In 1993, Brebner sold the home to “a man named Skaff,” and nine years later, he sold it to the Robert and Christina Jennings family, quite possibly only the seventh owners of the home in its 110 years of existence. “It’s a wonderful old house,” says Rob Jennings. “There’s a great spirit to it.” The Jennings spent two years and considerable money faithfully restoring the property to its 1890s greatness.

“We kept the original glass, but had all the double-hung windows completely rebuilt,” says Jennings. “We used only craftspeople and specialists, like Nowell’s Lighting in Sausalito, to do the work and supply us with hardware and fixtures.” In its present configuration, the home has a basement, family room, five bedrooms, four full baths—about 3,000 square feet in all.

A Beauty-in-Waiting in Belvedere

For historical perspective, the Panama Canal was completed in October of 1913. That’s about when Dr. Florence Nightingale Ward, a San Francisco surgeon, finished a Mediterranean-style villa she’d built at 10 Pomander Walk in Belvedere. Despite no Central American canal, Dr. Ward had made four trips to Europe to study obstetrics and gynecology prior to building her Belvedere retreat.

In 1908, at age 48, she divorced her philandering husband and raised their two daughters alone. The Belvedere property was a getaway for them, as Dr. Ward had a year-round home in the city, where she practiced at a small hospital/clinic she owned.

Rumors have persisted that architect Julia Morgan —of Hearst Castle fame — did a rough sketch of Dr. Ward’s villa as Morgan often did for close friends, which Dr. Ward, according to Belvedere historian Beverly Bastion, clearly was. However, no documentation of such a role exists. In 1919, Dr. Ward died at age 59 without having spent much time at 10 Pomander Walk.
In the 1920s, the property was purchased by Joseph and Helen Pugh and would remain in their ownership for nearly 50 years.

“During the 1950s,” remembers Joan (Millzner) Palermo, who as a young girl lived next-door, “Joe—he was in the marine insurance business—would always sit and smoke a cigar while Helen puttered in the garden.” Palermo, now the town of Tiburon’s administrative receptionist, recalls the Pomander property as “having a sundeck covered in wisteria and below that, blackberries we’d pick and a tree that cascaded avocados down on our yard.”

By the mid-1960s, the Pughs, according to accounts, had allowed the property to fall into disrepair.
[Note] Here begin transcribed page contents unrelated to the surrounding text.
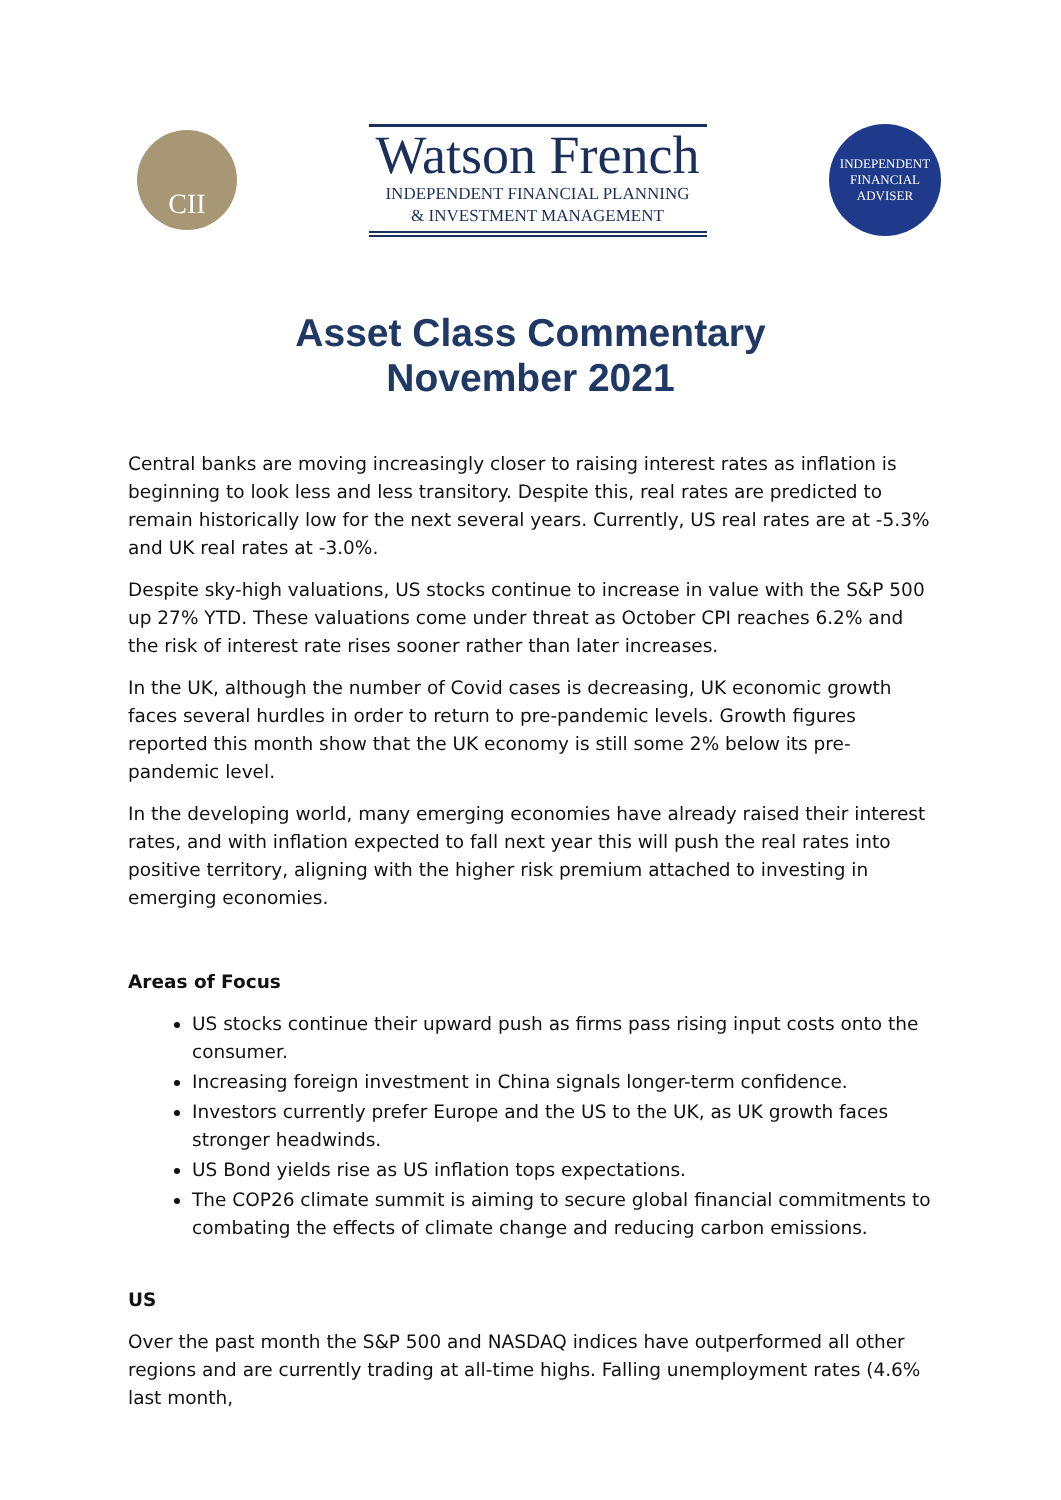CII
Watson French
INDEPENDENT FINANCIAL PLANNING
& INVESTMENT MANAGEMENT
INDEPENDENT
FINANCIAL
ADVISER
Asset Class Commentary
November 2021
Central banks are moving increasingly closer to raising interest rates as inflation is beginning to look less and less transitory. Despite this, real rates are predicted to remain historically low for the next several years. Currently, US real rates are at -5.3% and UK real rates at -3.0%.
Despite sky-high valuations, US stocks continue to increase in value with the S&P 500 up 27% YTD. These valuations come under threat as October CPI reaches 6.2% and the risk of interest rate rises sooner rather than later increases.
In the UK, although the number of Covid cases is decreasing, UK economic growth faces several hurdles in order to return to pre-pandemic levels. Growth figures reported this month show that the UK economy is still some 2% below its pre-pandemic level.
In the developing world, many emerging economies have already raised their interest rates, and with inflation expected to fall next year this will push the real rates into positive territory, aligning with the higher risk premium attached to investing in emerging economies.
Areas of Focus
US stocks continue their upward push as firms pass rising input costs onto the consumer.
Increasing foreign investment in China signals longer-term confidence.
Investors currently prefer Europe and the US to the UK, as UK growth faces stronger headwinds.
US Bond yields rise as US inflation tops expectations.
The COP26 climate summit is aiming to secure global financial commitments to combating the effects of climate change and reducing carbon emissions.
US
Over the past month the S&P 500 and NASDAQ indices have outperformed all other regions and are currently trading at all-time highs. Falling unemployment rates (4.6% last month,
After Helen Pugh’s passing, it was acquired by Robin and Loretta Taylor (now living in Corte Madera), who restored much of the home’s former magic and, in 1998, sold it to the present owners, Paul Vincent Wiseman, president of the Wiseman Group, an international interior design firm, and Richard Snyder, an attorney.

Wiseman and Snyder, after living at 10 Pomander Walk for nine years, recently moved to Mill Valley while the property undergoes a complete restoration. “A home needs time to tell you its story,” explains Wiseman, a nationally known designer. “And this home has good energy about it, along with incredible views.” Included in the latter are Corinthian and Angel islands, Belvedere and Tiburon, Mount Tamalpais, Sausalito and the Golden Gate Bridge.

Wiseman sees his personal project taking as long as two years, costing into seven figures, and including such tasks as deepening the basement and replacing all the aluminum window casings with wooden frames. “Because Pomander is a ‘Walk,’ not a street,” he adds, “the house has never seen the likes of an automobile; you might say there’s an almost sacred quality about it.”

Image 2:  Queen Anne Victorian built in Domincan in the 1890’s by druggist T.C. Malone for his wife, Agnes.  Inset, the home as it is today.
Image 3:  Belvedere home built in 1913 by Dr. Florence Nightingale Ward, a San Francisco surgeon.